------ Entries provided ------

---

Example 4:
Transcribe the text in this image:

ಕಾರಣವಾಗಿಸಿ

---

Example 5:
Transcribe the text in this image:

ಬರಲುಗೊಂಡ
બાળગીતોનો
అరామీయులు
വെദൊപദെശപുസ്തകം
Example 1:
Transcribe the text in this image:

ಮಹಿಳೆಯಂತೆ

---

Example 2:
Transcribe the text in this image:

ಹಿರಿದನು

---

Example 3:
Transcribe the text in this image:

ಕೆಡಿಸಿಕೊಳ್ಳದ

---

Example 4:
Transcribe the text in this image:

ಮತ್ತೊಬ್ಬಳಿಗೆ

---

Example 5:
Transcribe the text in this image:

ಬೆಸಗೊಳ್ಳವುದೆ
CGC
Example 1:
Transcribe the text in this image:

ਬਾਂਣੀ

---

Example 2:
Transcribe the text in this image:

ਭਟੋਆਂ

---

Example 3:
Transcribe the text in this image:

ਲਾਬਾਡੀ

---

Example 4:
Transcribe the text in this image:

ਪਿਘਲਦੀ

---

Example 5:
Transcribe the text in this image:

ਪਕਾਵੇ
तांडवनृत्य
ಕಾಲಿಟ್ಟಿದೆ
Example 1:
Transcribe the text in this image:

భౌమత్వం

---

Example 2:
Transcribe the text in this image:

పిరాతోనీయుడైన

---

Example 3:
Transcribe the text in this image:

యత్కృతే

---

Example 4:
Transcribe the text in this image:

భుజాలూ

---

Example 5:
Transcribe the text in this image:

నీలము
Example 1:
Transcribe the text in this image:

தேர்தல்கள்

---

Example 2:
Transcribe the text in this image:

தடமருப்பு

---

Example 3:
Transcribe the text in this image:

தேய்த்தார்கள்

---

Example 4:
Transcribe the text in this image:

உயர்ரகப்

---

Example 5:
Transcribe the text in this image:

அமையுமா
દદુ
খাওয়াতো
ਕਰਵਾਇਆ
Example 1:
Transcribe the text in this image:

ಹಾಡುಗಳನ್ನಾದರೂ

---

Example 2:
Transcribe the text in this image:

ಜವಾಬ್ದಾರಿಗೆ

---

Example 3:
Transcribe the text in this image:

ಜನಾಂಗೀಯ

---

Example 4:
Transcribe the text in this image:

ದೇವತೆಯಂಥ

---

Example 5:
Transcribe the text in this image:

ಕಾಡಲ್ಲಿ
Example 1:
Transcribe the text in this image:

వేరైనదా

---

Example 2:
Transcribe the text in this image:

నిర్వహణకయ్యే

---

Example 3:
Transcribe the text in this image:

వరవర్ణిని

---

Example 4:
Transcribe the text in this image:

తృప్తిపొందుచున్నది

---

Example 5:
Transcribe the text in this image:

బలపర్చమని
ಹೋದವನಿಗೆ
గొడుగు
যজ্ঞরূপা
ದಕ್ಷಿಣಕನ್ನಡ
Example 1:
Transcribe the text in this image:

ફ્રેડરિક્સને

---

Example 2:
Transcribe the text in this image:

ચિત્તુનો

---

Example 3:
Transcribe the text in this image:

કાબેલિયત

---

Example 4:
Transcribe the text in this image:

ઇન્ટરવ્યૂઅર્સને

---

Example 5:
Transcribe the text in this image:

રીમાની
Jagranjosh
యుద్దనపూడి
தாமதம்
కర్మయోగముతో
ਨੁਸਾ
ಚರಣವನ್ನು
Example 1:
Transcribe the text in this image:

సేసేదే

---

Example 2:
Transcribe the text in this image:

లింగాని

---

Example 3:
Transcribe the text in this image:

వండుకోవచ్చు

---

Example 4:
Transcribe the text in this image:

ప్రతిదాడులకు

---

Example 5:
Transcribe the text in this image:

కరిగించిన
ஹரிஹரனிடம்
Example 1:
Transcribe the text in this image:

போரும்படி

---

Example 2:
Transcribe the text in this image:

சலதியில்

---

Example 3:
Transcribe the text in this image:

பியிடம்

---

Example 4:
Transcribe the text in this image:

------

Work to complete: Copy every line of the data above without changing anything.

Answer below:
---

Example 4:
Transcribe the text in this image:

ಕಾರಣವಾಗಿಸಿ

---

Example 5:
Transcribe the text in this image:

ಬರಲುಗೊಂಡ
બાળગીતોનો
అరామీయులు
വെദൊപദെശപുസ്തകം
Example 1:
Transcribe the text in this image:

ಮಹಿಳೆಯಂತೆ

---

Example 2:
Transcribe the text in this image:

ಹಿರಿದನು

---

Example 3:
Transcribe the text in this image:

ಕೆಡಿಸಿಕೊಳ್ಳದ

---

Example 4:
Transcribe the text in this image:

ಮತ್ತೊಬ್ಬಳಿಗೆ

---

Example 5:
Transcribe the text in this image:

ಬೆಸಗೊಳ್ಳವುದೆ
CGC
Example 1:
Transcribe the text in this image:

ਬਾਂਣੀ

---

Example 2:
Transcribe the text in this image:

ਭਟੋਆਂ

---

Example 3:
Transcribe the text in this image:

ਲਾਬਾਡੀ

---

Example 4:
Transcribe the text in this image:

ਪਿਘਲਦੀ

---

Example 5:
Transcribe the text in this image:

ਪਕਾਵੇ
तांडवनृत्य
ಕಾಲಿಟ್ಟಿದೆ
Example 1:
Transcribe the text in this image:

భౌమత్వం

---

Example 2:
Transcribe the text in this image:

పిరాతోనీయుడైన

---

Example 3:
Transcribe the text in this image:

యత్కృతే

---

Example 4:
Transcribe the text in this image:

భుజాలూ

---

Example 5:
Transcribe the text in this image:

నీలము
Example 1:
Transcribe the text in this image:

தேர்தல்கள்

---

Example 2:
Transcribe the text in this image:

தடமருப்பு

---

Example 3:
Transcribe the text in this image:

தேய்த்தார்கள்

---

Example 4:
Transcribe the text in this image:

உயர்ரகப்

---

Example 5:
Transcribe the text in this image:

அமையுமா
દદુ
খাওয়াতো
ਕਰਵਾਇਆ
Example 1:
Transcribe the text in this image:

ಹಾಡುಗಳನ್ನಾದರೂ

---

Example 2:
Transcribe the text in this image:

ಜವಾಬ್ದಾರಿಗೆ

---

Example 3:
Transcribe the text in this image:

ಜನಾಂಗೀಯ

---

Example 4:
Transcribe the text in this image:

ದೇವತೆಯಂಥ

---

Example 5:
Transcribe the text in this image:

ಕಾಡಲ್ಲಿ
Example 1:
Transcribe the text in this image:

వేరైనదా

---

Example 2:
Transcribe the text in this image:

నిర్వహణకయ్యే

---

Example 3:
Transcribe the text in this image:

వరవర్ణిని

---

Example 4:
Transcribe the text in this image:

తృప్తిపొందుచున్నది

---

Example 5:
Transcribe the text in this image:

బలపర్చమని
ಹೋದವನಿಗೆ
గొడుగు
যজ্ঞরূপা
ದಕ್ಷಿಣಕನ್ನಡ
Example 1:
Transcribe the text in this image:

ફ્રેડરિક્સને

---

Example 2:
Transcribe the text in this image:

ચિત્તુનો

---

Example 3:
Transcribe the text in this image:

કાબેલિયત

---

Example 4:
Transcribe the text in this image:

ઇન્ટરવ્યૂઅર્સને

---

Example 5:
Transcribe the text in this image:

રીમાની
Jagranjosh
యుద్దనపూడి
தாமதம்
కర్మయోగముతో
ਨੁਸਾ
ಚರಣವನ್ನು
Example 1:
Transcribe the text in this image:

సేసేదే

---

Example 2:
Transcribe the text in this image:

లింగాని

---

Example 3:
Transcribe the text in this image:

వండుకోవచ్చు

---

Example 4:
Transcribe the text in this image:

ప్రతిదాడులకు

---

Example 5:
Transcribe the text in this image:

కరిగించిన
ஹரிஹரனிடம்
Example 1:
Transcribe the text in this image:

போரும்படி

---

Example 2:
Transcribe the text in this image:

சலதியில்

---

Example 3:
Transcribe the text in this image:

பியிடம்

---

Example 4:
Transcribe the text in this image:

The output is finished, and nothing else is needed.